The Hall of Fame induction ceremony moved from the front steps on Main Street, to the steps of the newly-constructed Hall of Fame Library for the first time on July 22, 1968. Joe Medwick, the lone BBWAA inductee, was enshrined with Veterans Committee selections Kiki Cuyler and Goose Goslin, who choked up and had to cut his speech short. Damon Runyan, who covered the New York Giants for the New York American from 1911-1920 received the J.G. Taylor Spink Award for meritorious contributions to baseball writing.
JOE MEDWICK: After nine years of Hall of Fame eligibility, Medwick was named on 84.8 percent of ballots to earn induction. He played 17 seasons with the St. Louis Cardinals, Brooklyn Dodgers, New York Giants and Boston Braves. A leader of the Gashouse Gang Cardinals of the 1930s, Medwick helped the Redbirds to the 1934 World Series title over the Detroit Tigers. He won the Triple Crown posted one of the baseball’s best single seasons to date in 1937, leading the National League in at-bats (633), runs (111), hits (237), doubles (56), home runs (31), RBI (154) and batting average (.374) on his way to MVP honors. Medwick retired with a .324 career average, 205 home runs and 1,383 RBI.
KIKI CUYLER: A Veterans Committee selection, Cuyler played for the Pittsburgh Pirates, Chicago Cubs, Cincinnati Reds and Brooklyn Dodgers in 18 seasons. He ten times batted over .300 and led the National League in stolen bases four times. Cuyler had a career season in 1925, hitting .357 with 18 home runs and 102 RBI. He led the league with 144 runs scored, 26 triples and finished second in the N.L. MVP voting. Cuyler topped off the ’25 season by driving in the winning run for in the Pirates in the World Series off of the Washington Senators’ Walter Johnson. It was the only World Series win for Cuyler, who lost in the Fall Classic as a member of the Cubs in 1929 and 1932. He retired after the 1938 season with a .321 average, 128 home runs, 1,065 RBI, 157 triples and 328 steals.

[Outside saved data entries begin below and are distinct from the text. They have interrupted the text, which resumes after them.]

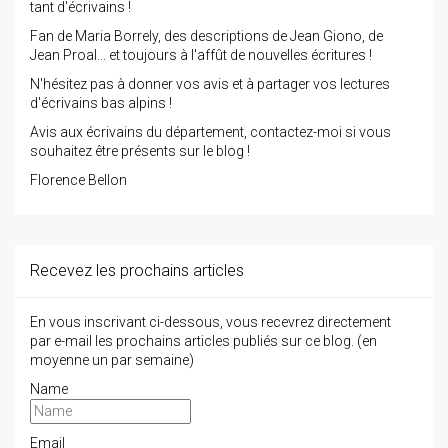
tant d'écrivains !
Fan de Maria Borrely, des descriptions de Jean Giono, de
Jean Proal... et toujours à l'affût de nouvelles écritures !
N'hésitez pas à donner vos avis et à partager vos lectures
d'écrivains bas alpins !
Avis aux écrivains du département, contactez-moi si vous
souhaitez être présents sur le blog !
Florence Bellon
Recevez les prochains articles
En vous inscrivant ci-dessous, vous recevrez directement
par e-mail les prochains articles publiés sur ce blog. (en
moyenne un par semaine)
Name
Email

GOOSE GOSLIN: A veteran outfielder of 18 major league seasons with the Washington Senators, St. Louis Browns and Detroit Tigers, Goslin is the only man to play in all 19 World Series games in Senators history. He led Washington to three American League pennants (1924, 1925, 1933) and the 1924 World Series title. While with the Tigers he played in two more Fall Classics, winning in 1935. He batted .300 or better and drove in 100 or more runs 11 times each, while garnering a top-10 finish in MVP voting three times. Golsin retired with a .316 average, 248 home runs and 1,609 RBI.